### EXERCISE DETAILS
Copy the text of the data below word for word, leaving out the pictures.

### Images of plotted data
= = =
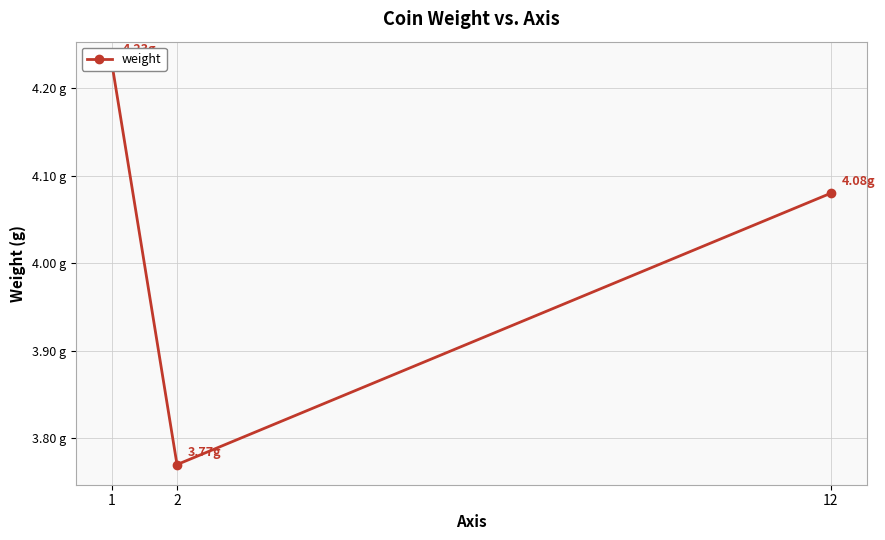

Is it true that the value at 2 is 1.7?

False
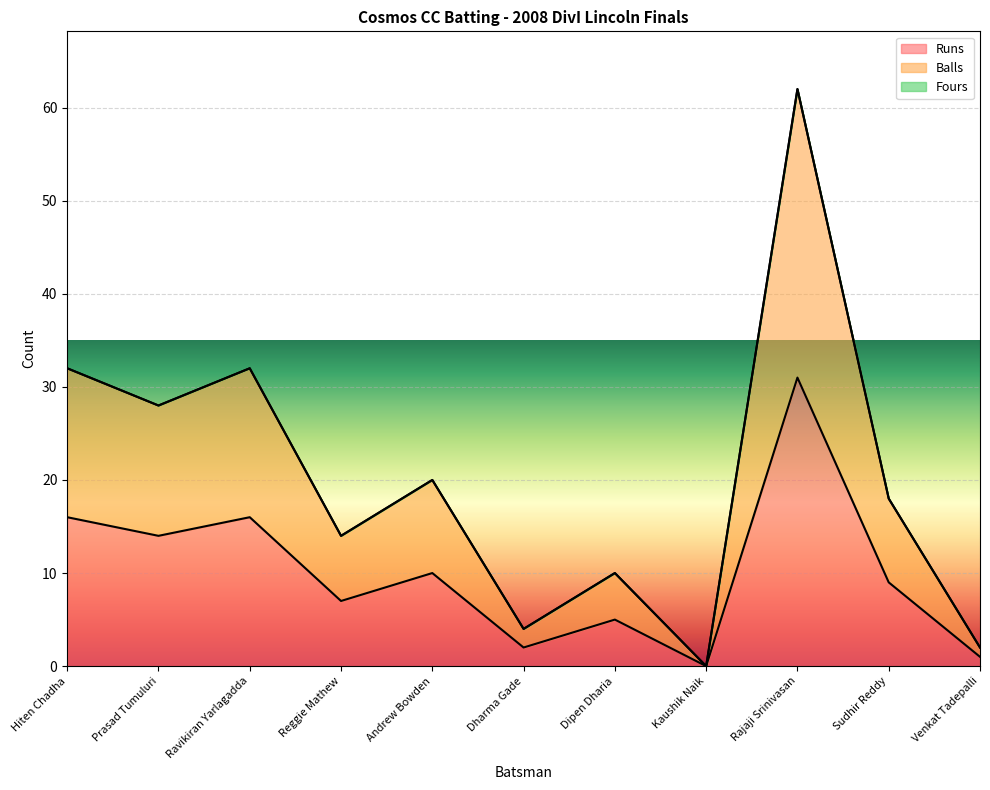

What is the difference between the second highest and second lowest values in the Balls series?

30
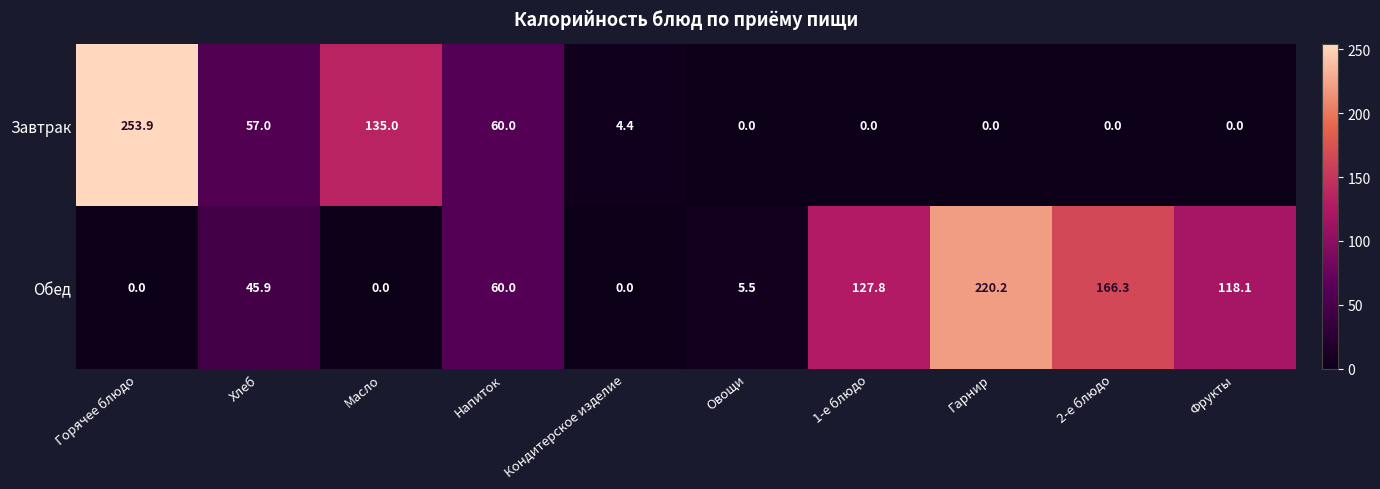

List the series in order of their peak value, lowest first.

Обед, Завтрак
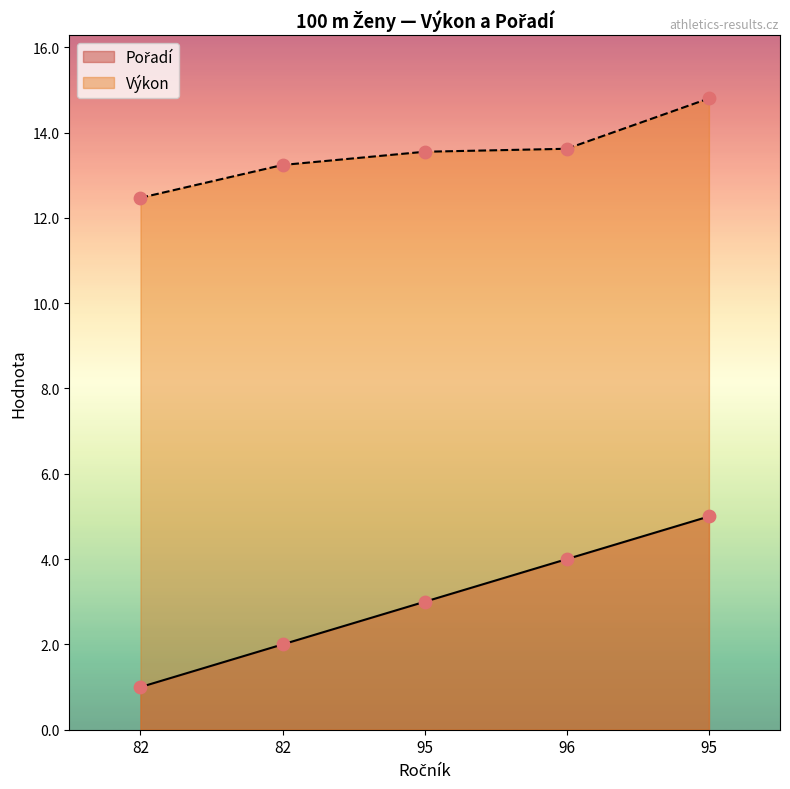

Which series reaches the maximum Y coordinate?

Výkon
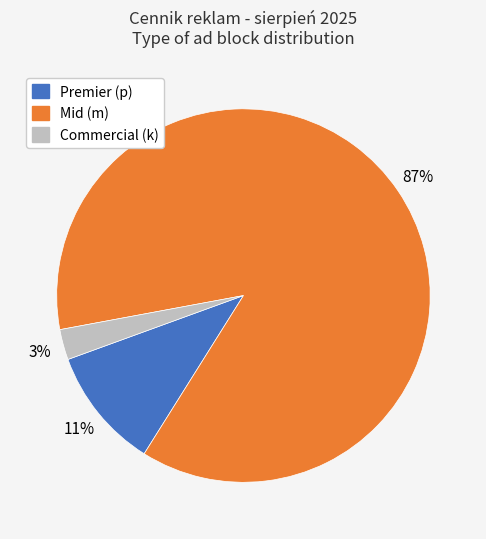

To the nearest percent, what is the average slice percentage?

33%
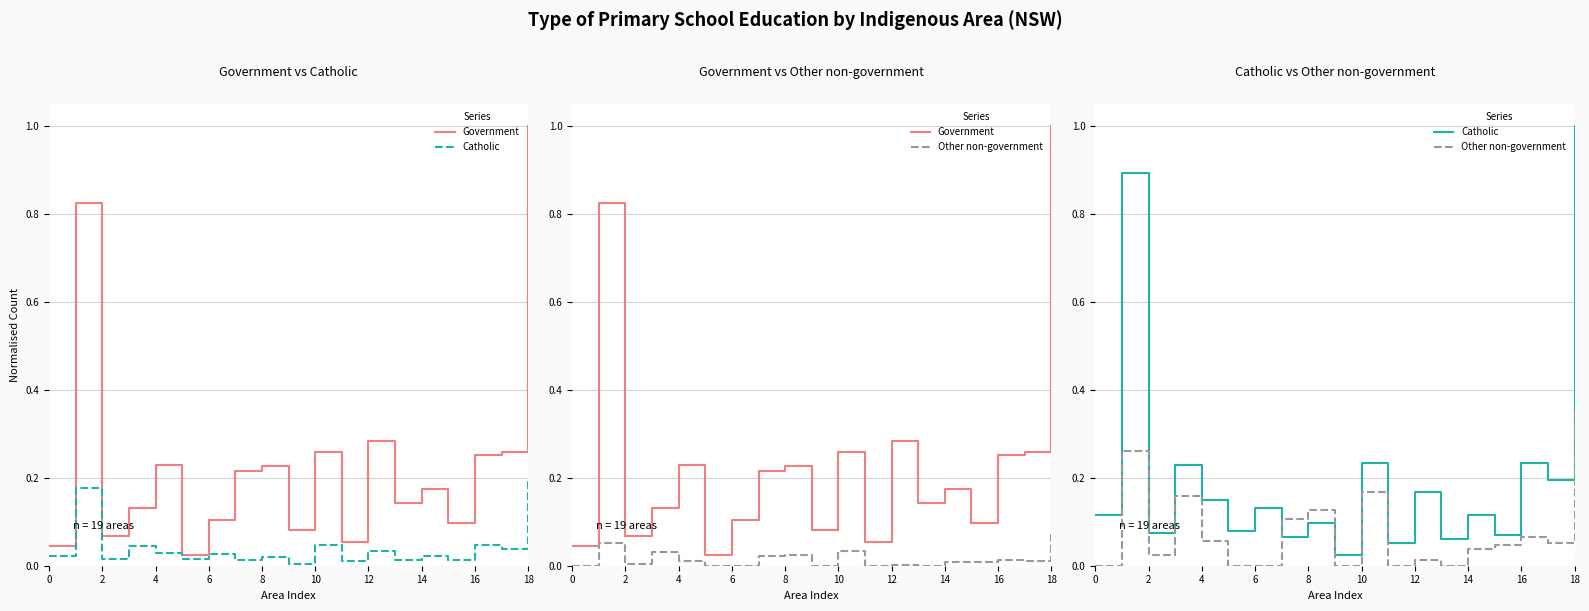

How many lines are shown in the chart?

3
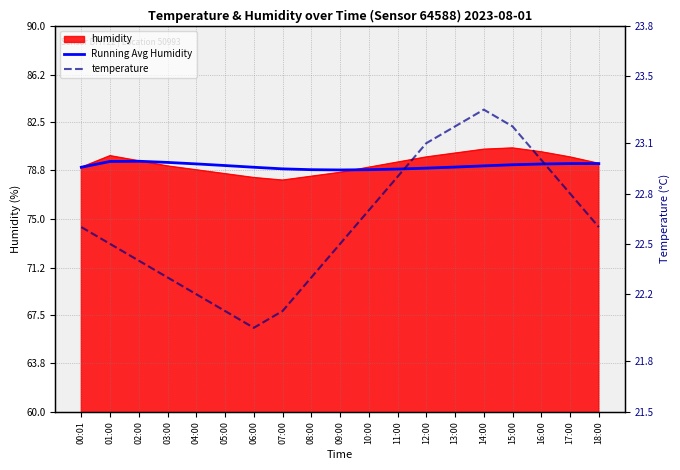

What is the difference between the temperature values at 09:00 and 07:00?

0.4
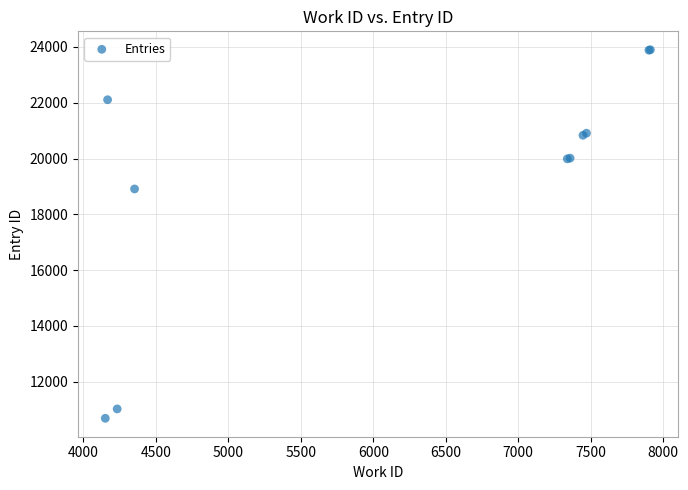

What Y value in the scatter plot is closest to 17292?

18908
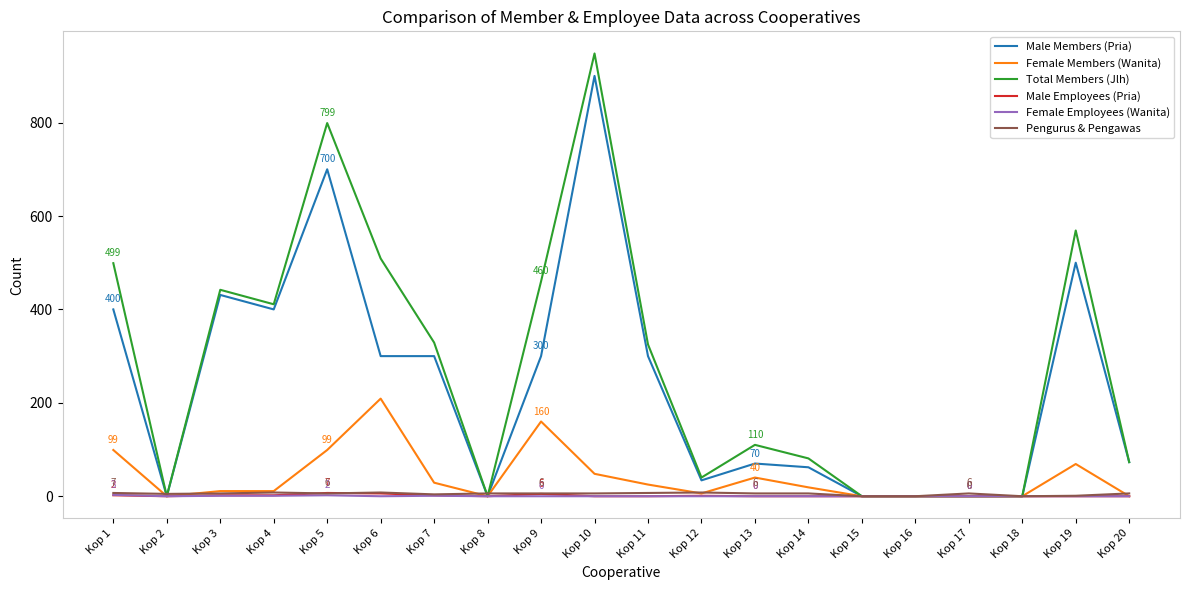

How many series are shown in this chart?

6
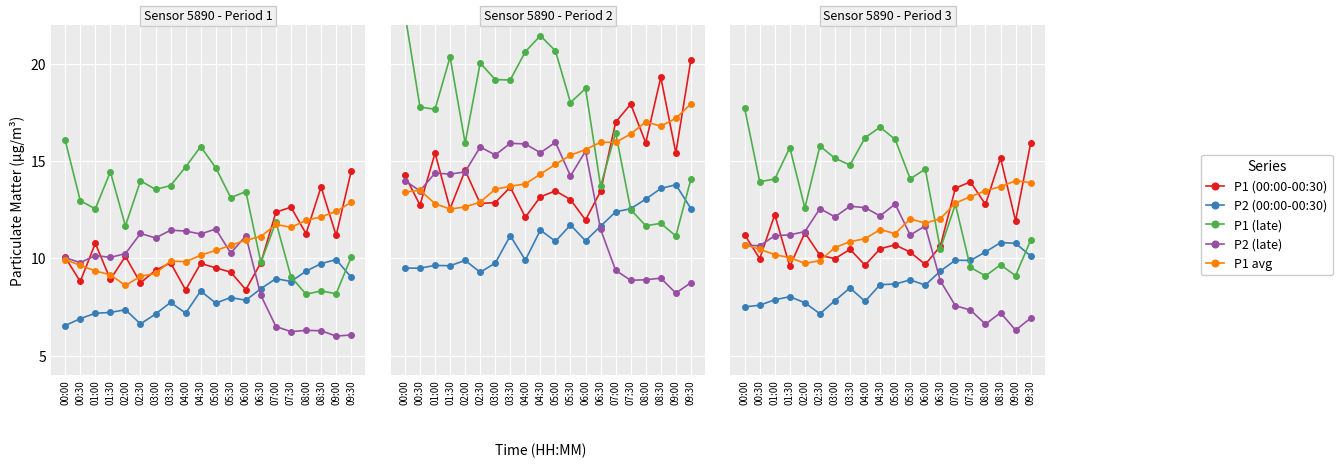

Which series has the widest spread of values?

P1 (late)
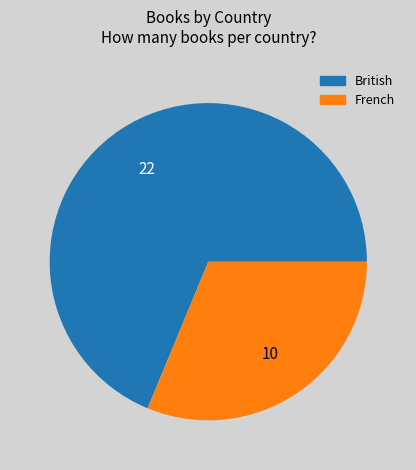

Is it true that French is 31% of the pie?

True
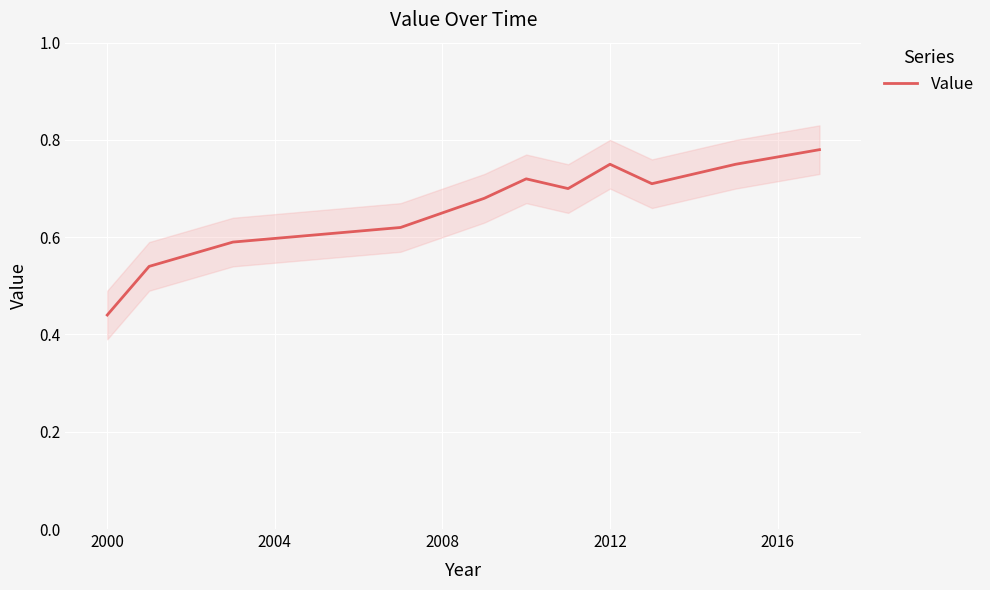

What is the smallest value displayed?

0.4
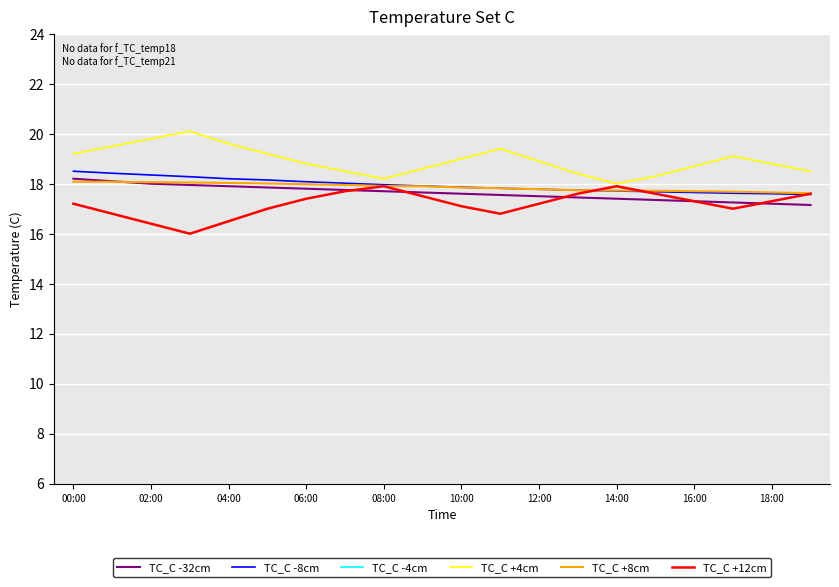

Which category has the highest value in the TC_C -8cm series?

00:00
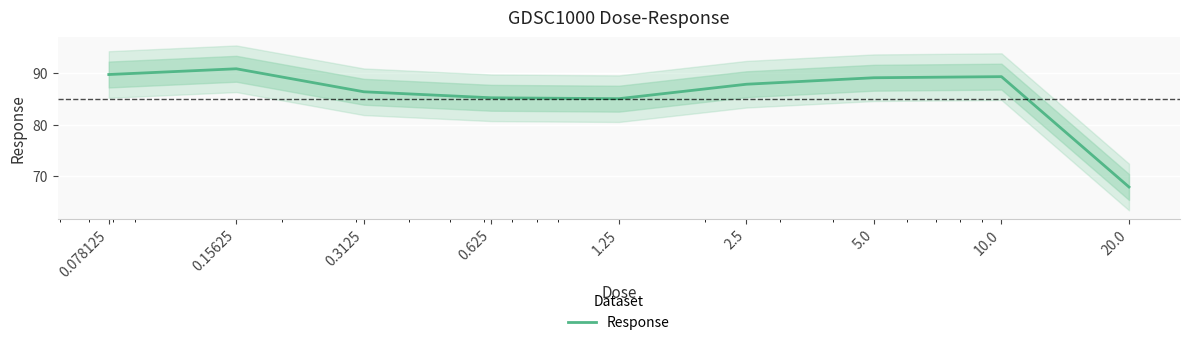

List the labels in order of value, smallest first.

20.0, 1.25, 0.625, 0.3125, 2.5, 5.0, 10.0, 0.078125, 0.15625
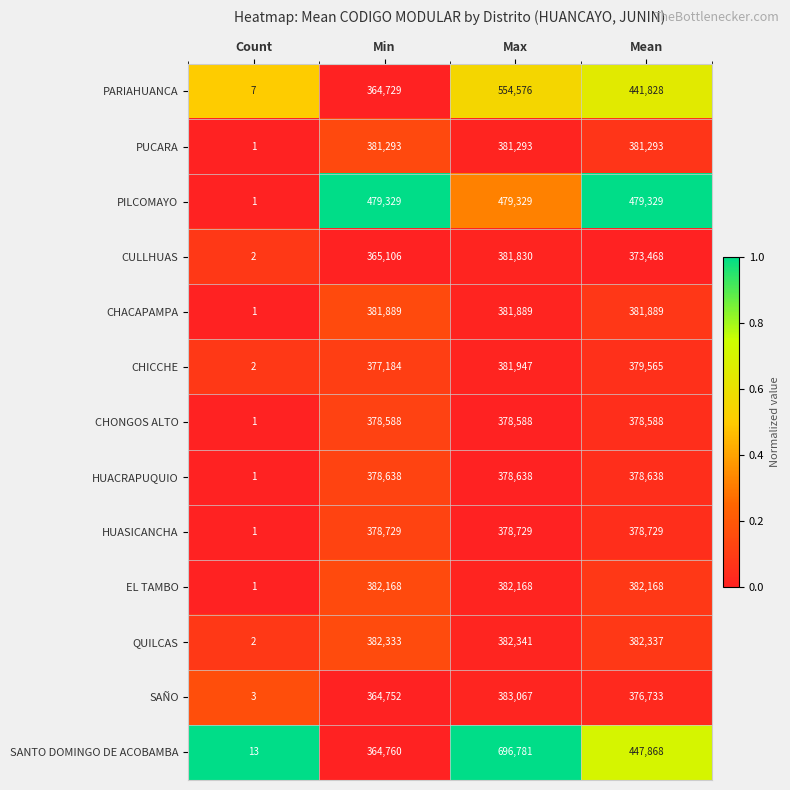

Which label corresponds to the smallest value in the chart?

Count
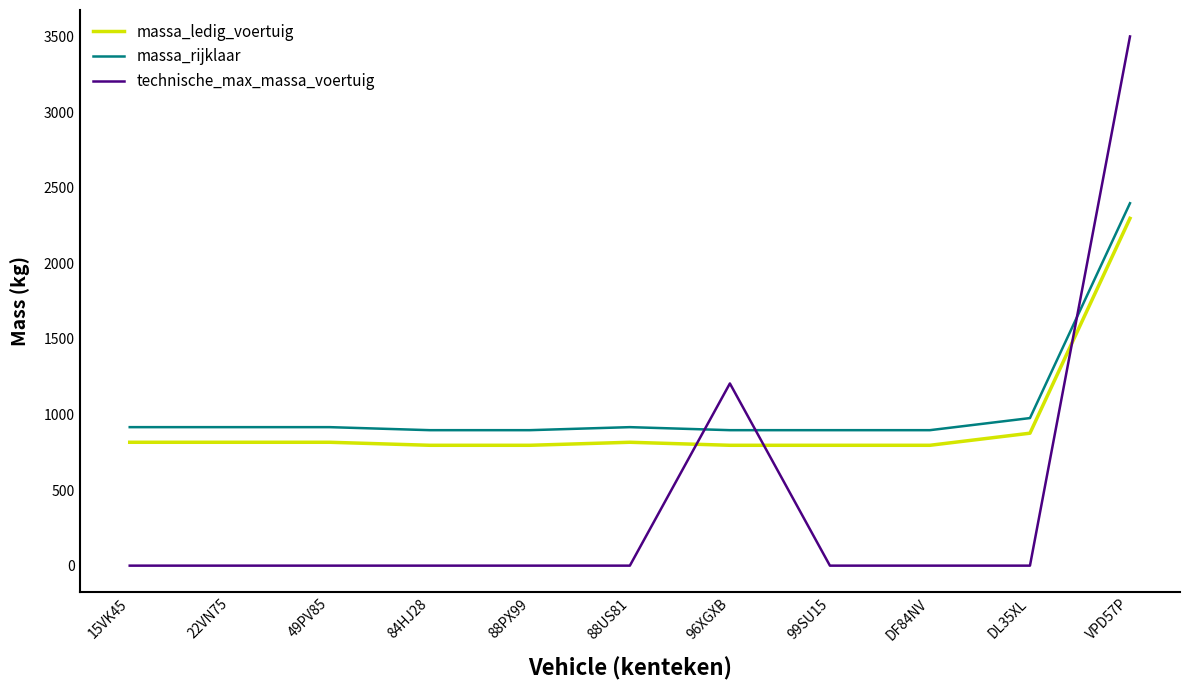

What is the difference between the maximum and second lowest values in the massa_rijklaar series?

1501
= = =
### RESPONSE BELOW
Is it true that the value at 2 is 1.7?

False

What is the difference between the second highest and second lowest values in the Balls series?

30

List the series in order of their peak value, lowest first.

Обед, Завтрак

Which series reaches the maximum Y coordinate?

Výkon

To the nearest percent, what is the average slice percentage?

33%

How many lines are shown in the chart?

3

What is the difference between the temperature values at 09:00 and 07:00?

0.4

What Y value in the scatter plot is closest to 17292?

18908

How many series are shown in this chart?

6

Which series has the widest spread of values?

P1 (late)

Is it true that French is 31% of the pie?

True

What is the smallest value displayed?

0.4

Which category has the highest value in the TC_C -8cm series?

00:00

List the labels in order of value, smallest first.

20.0, 1.25, 0.625, 0.3125, 2.5, 5.0, 10.0, 0.078125, 0.15625

Which label corresponds to the smallest value in the chart?

Count

What is the difference between the maximum and second lowest values in the massa_rijklaar series?

1501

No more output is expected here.